Comment la civilisation des écrans bouleverse-t-elle la logique, les conditions et les modalités de notre rapport au monde ?
Dans quels environnements évoluons-nous désormais ?
Pour Boltanski, dans des espaces paradoxaux privés, mais ouverts aux souffrances d’un monde où notre implication s’exerce indirectement et à distance. Dans le domaine militaire, Chamayou pointe une évolution génératrice d’incertitudes entraînées par l’impossibilité de maintenir pour certains combattants la distinction autrefois tranchée entre le front et l’arrière. Des transformations similaires caractérisent déjà un monde civil qui, à en croire Le Breton, a permis l’avènement d’une ubiquité effective et où frontières et limites de tous ordres s’estompent progressivement.

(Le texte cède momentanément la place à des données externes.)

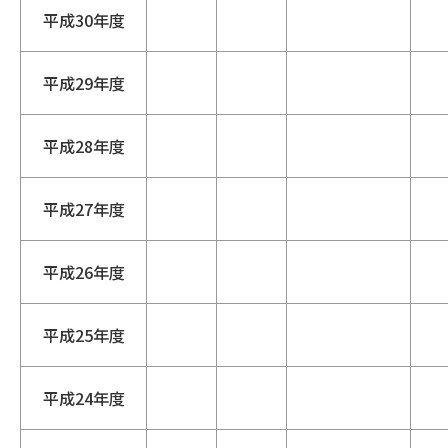
平成30年度
平成29年度
平成28年度
平成27年度
平成26年度
平成25年度
平成24年度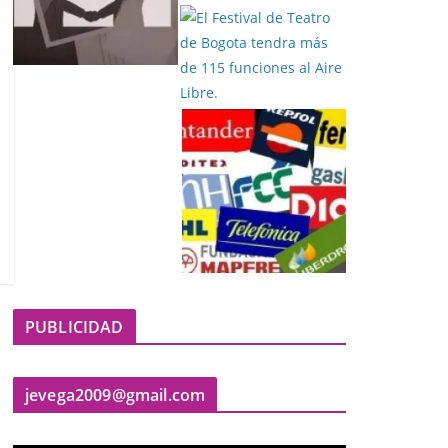
PUBLICIDAD
jevega2009@gmail.com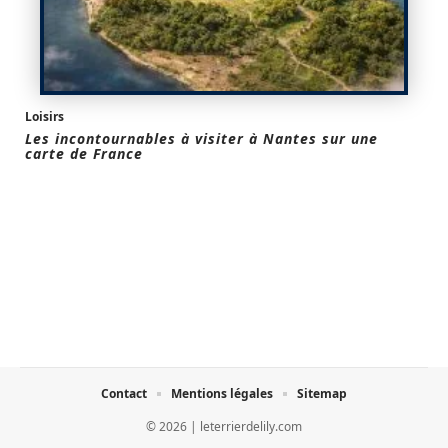
Loisirs
Les incontournables à visiter à Nantes sur une
carte de France
Contact
Mentions légales
Sitemap
© 2026 | leterrierdelily.com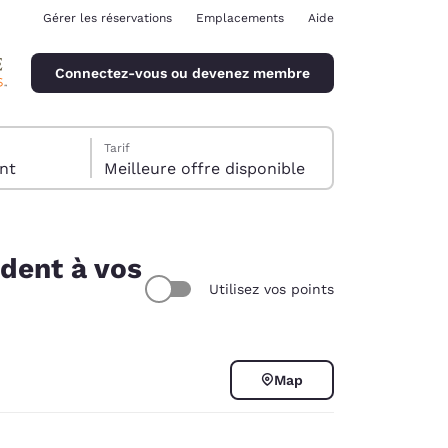
Gérer les réservations
Emplacements
Aide
Connectez-vous ou devenez membre
Tarif
client
Meilleure offre disponible
ndent à vos
Utilisez vos points
ina
Map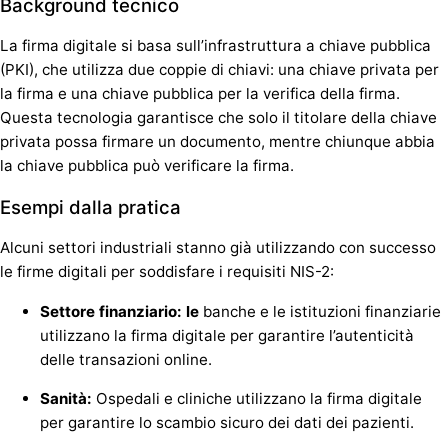
Background tecnico
La firma digitale si basa sull’infrastruttura a chiave pubblica
(PKI), che utilizza due coppie di chiavi: una chiave privata per
la firma e una chiave pubblica per la verifica della firma.
Questa tecnologia garantisce che solo il titolare della chiave
privata possa firmare un documento, mentre chiunque abbia
la chiave pubblica può verificare la firma.
Esempi dalla pratica
Alcuni settori industriali stanno già utilizzando con successo
le firme digitali per soddisfare i requisiti NIS-2:
Settore finanziario: le
banche e le istituzioni finanziarie
utilizzano la firma digitale per garantire l’autenticità
delle transazioni online.
Sanità:
Ospedali e cliniche utilizzano la firma digitale
per garantire lo scambio sicuro dei dati dei pazienti.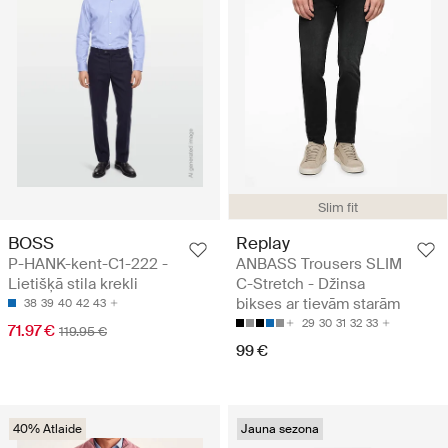
Slim fit
BOSS
Replay
P-HANK-kent-C1-222 -
ANBASS Trousers SLIM
Lietišķā stila krekli
C-Stretch - Džinsa
bikses ar tievām starām
38
39
40
42
43
29
30
31
32
33
71.97 €
119.95 €
99 €
40% Atlaide
Jauna sezona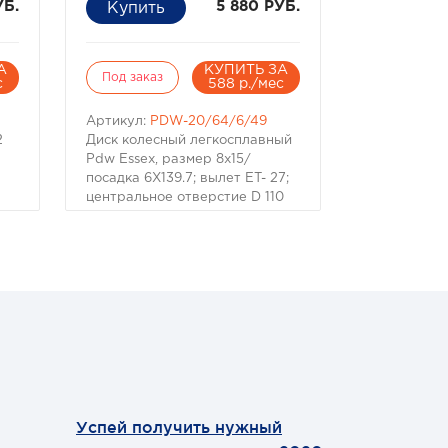
УБ.
5 880 РУБ.
А
КУПИТЬ ЗА
Под заказ
с
588 р./мес
Артикул:
PDW-20/64/6/49
2
Диск колесный легкосплавный
Pdw Essex, размер 8x15/
посадка 6X139.7; вылет ET- 27;
центральное отверстие D 110
мм, цвет - хромированный
ать
Успей получить нужный
Теперь мы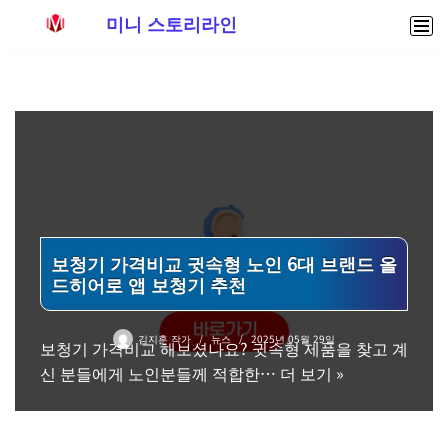
미니 스토리라인
콘
텐
츠
로
건
너
뛰
기
보청기 가격비교 귓속형 노인 6대 브랜드 올
드히어로 앱 보청기 추천
김지훈 작가
뉴스
2025년 05월 29일
보청기 가격비교 해보셨나요? 귓속형 제품을 찾고 계
신 분들에게 노인분들께 적합한…
더 보기 »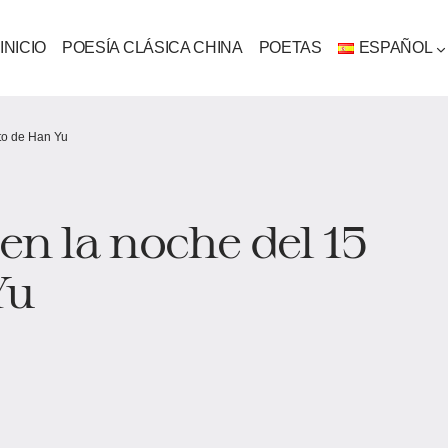
INICIO
POESÍA CLÁSICA CHINA
POETAS
ESPAÑOL
to de Han Yu
n la noche del 15
Yu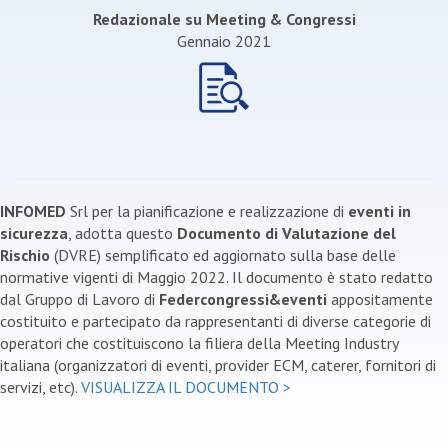
Redazionale su Meeting & Congressi
Gennaio 2021
INFOMED
Srl per la pianificazione e realizzazione di
eventi in
sicurezza
, adotta questo
Documento di Valutazione del
Rischio
(DVRE) semplificato ed aggiornato sulla base delle
normative vigenti di Maggio 2022. Il documento è stato redatto
dal Gruppo di Lavoro di
Federcongressi&eventi
appositamente
costituito e partecipato da rappresentanti di diverse categorie di
operatori che costituiscono la filiera della Meeting Industry
italiana (organizzatori di eventi, provider ECM, caterer, fornitori di
servizi, etc).
VISUALIZZA IL DOCUMENTO >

Quelle relation à autrui dans ce nouvel univers ?
Boltanski évoque une altérité incertaine, à la fois proche et distante, toujours susceptible de basculer dans une dimension fictionnelle. Le Breton décrit pour sa part les relations paradoxales nouées dans des communautés virtuelles avec des
cyber partenaires dépourvus d’enveloppe corporelle et, partant, nimbés d’un mystère délibérément entretenu. Chamayou, lui, nous introduit à la complexité d’étranges guerres numériques dans lesquelles, la victime ennemie étant dorénavant mise à distance de son exécuteur, c’est de ses concitoyens que le soldat doit attendre des manifestations d’hostilité.

À quels risques moraux sommes-nous dès lors confrontés ?
À la progression du sentiment d’irresponsabilité dans un monde où, selon Chamayou, se généralise la capacité à dissocier les actions de leurs conséquences et où les systèmes de valeurs se réduisent à de purs mensonges, quand ils ne masquent pas une incapacité désormais pathologique à assumer l’intégralité de nos actes. Boltanski voit en nous les voyeurs d’une souffrance éloignée que notre inaction perpétue, ou qui risque dans la pire des hypothèses de devenir pourvoyeuse de jouissances perverses. Le Breton craint même l’avènement d’une humanité nouvelle se rêvant, dans un phantasme de toute puissance, en démiurge capable de plier la complexité du réel à son caprice.